The current annual growth rate of mobile traffic is about 70%. One important lever to cope with this demand is increasing spectral efficiency by deploying advanced network technologies. The spectral efficiency in cellular systems is limited by interference from neighboring cells. Inter-cell interference, in systems with independent base stations can only be avoided by increasing the distance at which the frequency is reused. As a result, scarce and expensive resources are wasted as frequency bands are not reused in every cell. Since inter-cell interference particularly impairs communications of users located at cell edges, it also prevents ubiquitous quality of service which to provide is another main objective of mobile operators.
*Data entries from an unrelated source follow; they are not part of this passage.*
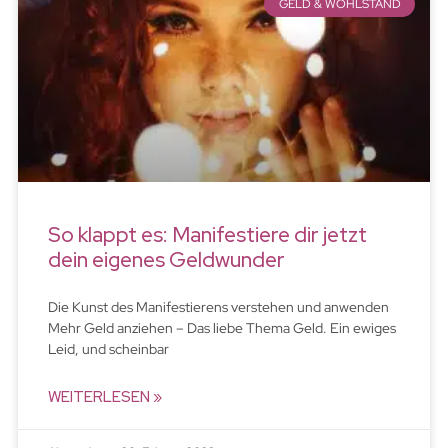
GELD & WOHLSTAND
So klappt es: Manifestiere dir jetzt
dein eigenes Geldwunder
Die Kunst des Manifestierens verstehen und anwenden
Mehr Geld anziehen – Das liebe Thema Geld. Ein ewiges
Leid, und scheinbar
WEITERLESEN »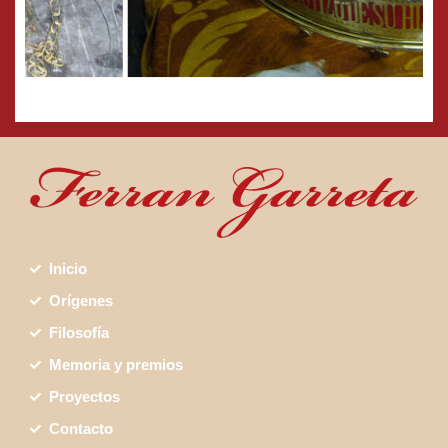
Inicio
Orígenes
Filosofía
Memoria y premios
Proyectos
Contacto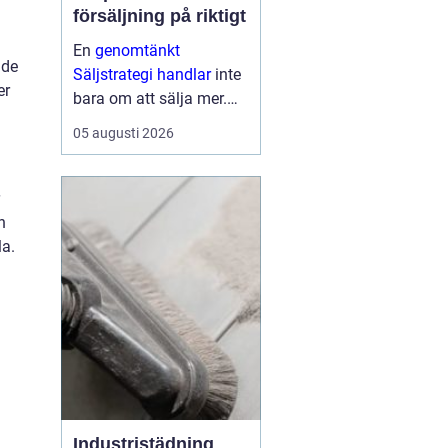
försäljning på riktigt
En
genomtänkt
ade
Säljstrategi handlar
inte
er
bara om att sälja mer.
Den handlar om att sälja
05 augusti 2026
rätt saker, till rätt kunder,
på rätt sätt med
lönsamhet och
långsiktiga relationer
n
som mål. När företag ...
la.
Industristädning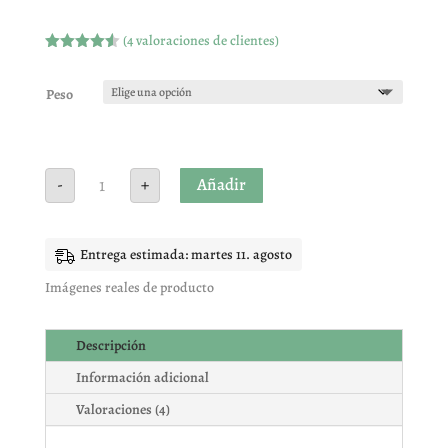
(
4
valoraciones de clientes)
Valorado
con
4.50
de 5 en
Peso
base a
valoracione
s de
clientes
HARIBO
Añadir
-
+
OSITO
ORO
FRESAS
cantidad
Entrega estimada: martes 11. agosto
Imágenes reales de producto
Descripción
Información adicional
Valoraciones (4)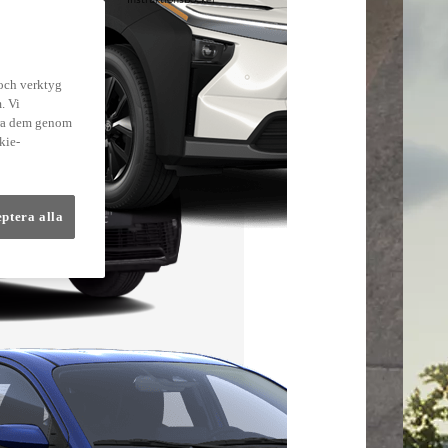
lmer
 och verktyg
. Vi
dra dem genom
kie-
eptera alla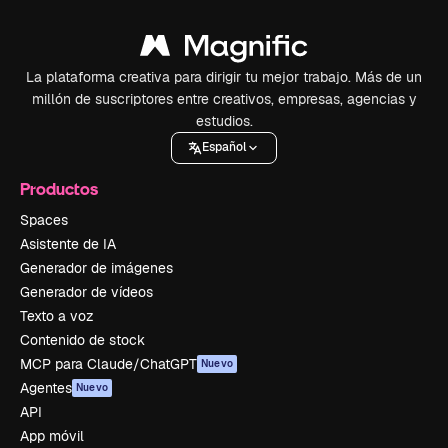
La plataforma creativa para dirigir tu mejor trabajo. Más de un
millón de suscriptores entre creativos, empresas, agencias y
estudios.
Español
Productos
Spaces
Asistente de IA
Generador de imágenes
Generador de vídeos
Texto a voz
Contenido de stock
MCP para Claude/ChatGPT
Nuevo
Agentes
Nuevo
API
App móvil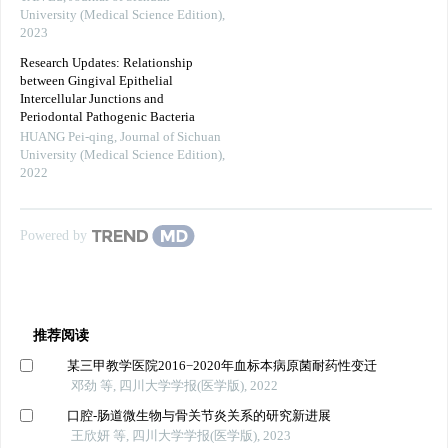
University (Medical Science Edition)
,
2023
Research Updates: Relationship
between Gingival Epithelial
Intercellular Junctions and
Periodontal Pathogenic Bacteria
HUANG Pei-qing
,
Journal of Sichuan
University (Medical Science Edition)
,
2022
Powered by
推荐阅读
某三甲教学医院2016−2020年血标本病原菌耐药性变迁
邓劲 等, 四川大学学报(医学版), 2022
口腔-肠道微生物与骨关节炎关系的研究新进展
王欣妍 等, 四川大学学报(医学版), 2023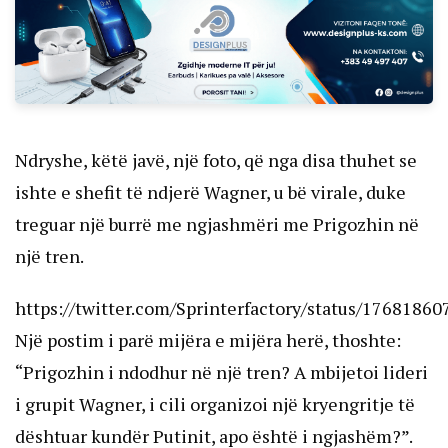
Ndryshe, këtë javë, një foto, që nga disa thuhet se
ishte e shefit të ndjerë Wagner, u bë virale, duke
treguar një burrë me ngjashmëri me Prigozhin në
një tren.
https://twitter.com/Sprinterfactory/status/176818
Një postim i parë mijëra e mijëra herë, thoshte:
“Prigozhin i ndodhur në një tren? A mbijetoi lideri
i grupit Wagner, i cili organizoi një kryengritje të
dështuar kundër Putinit, apo është i ngjashëm?”.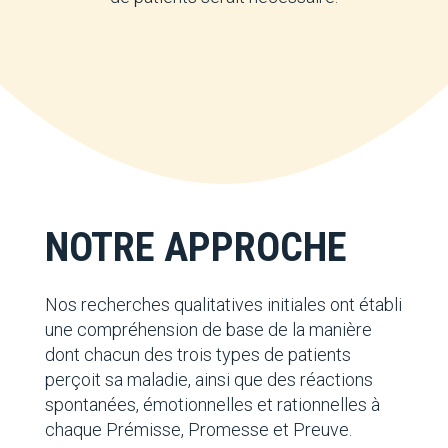
NOTRE APPROCHE
Nos recherches qualitatives initiales ont établi
une compréhension de base de la manière
dont chacun des trois types de patients
perçoit sa maladie, ainsi que des réactions
spontanées, émotionnelles et rationnelles à
chaque Prémisse, Promesse et Preuve.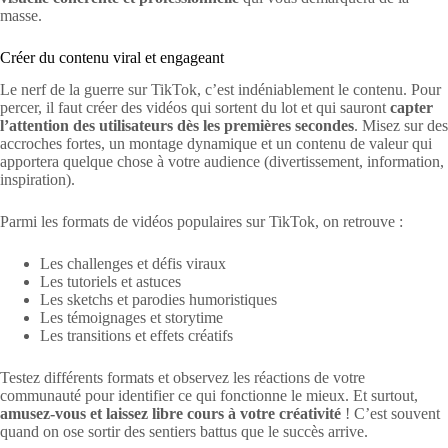
masse.
Créer du contenu viral et engageant
Le nerf de la guerre sur TikTok, c’est indéniablement le contenu. Pour
percer, il faut créer des vidéos qui sortent du lot et qui sauront
capter
l’attention des utilisateurs dès les premières secondes
. Misez sur des
accroches fortes, un montage dynamique et un contenu de valeur qui
apportera quelque chose à votre audience (divertissement, information,
inspiration).
Parmi les formats de vidéos populaires sur TikTok, on retrouve :
Les challenges et défis viraux
Les tutoriels et astuces
Les sketchs et parodies humoristiques
Les témoignages et storytime
Les transitions et effets créatifs
Testez différents formats et observez les réactions de votre
communauté pour identifier ce qui fonctionne le mieux. Et surtout,
amusez-vous et laissez libre cours à votre créativité
! C’est souvent
quand on ose sortir des sentiers battus que le succès arrive.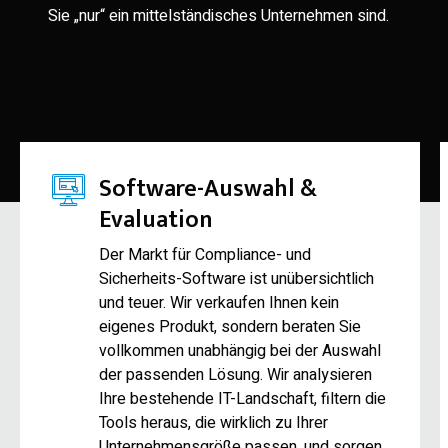
Sie „nur“ ein mittelständisches Unternehmen sind.
Software-Auswahl &
Evaluation
Der Markt für Compliance- und
Sicherheits-Software ist unübersichtlich
und teuer. Wir verkaufen Ihnen kein
eigenes Produkt, sondern beraten Sie
vollkommen unabhängig bei der Auswahl
der passenden Lösung. Wir analysieren
Ihre bestehende IT-Landschaft, filtern die
Tools heraus, die wirklich zu Ihrer
Unternehmensgröße passen, und sorgen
It has been known for quite some time that cooperation among base stations potentially provides a means to solve the interference problem. A very powerful form of cooperation is the joint application of multi-antenna techniques at multiple base stations (in the cellular uplink referred to as joint detection). The benefit of joint detection is backed by a lot of promising theoretic results. However, the models used in this research oversimplify the complex cell coupling and other challenges in the implementation, such as hardware impairments, synchronization, and reliable control signaling. Consequently, they cannot be used for a credible assessment of communications performance in realistic cellular networks. The major testing ground during the standardization of communications methods are sophisticated system level simulations which have, in the past, however, occasionally failed to meet their purpose of accurate performance assessment. Consequently, industry players are cautious about embracing innovations that require costly upgrades of the cellular infrastructure. In order to bring innovations into the communications standards, system complexity and performance need to be assessed under real-world conditions, and simulation studies have to be accompanied by field trials that prove the maturity of a concept and provide reference data.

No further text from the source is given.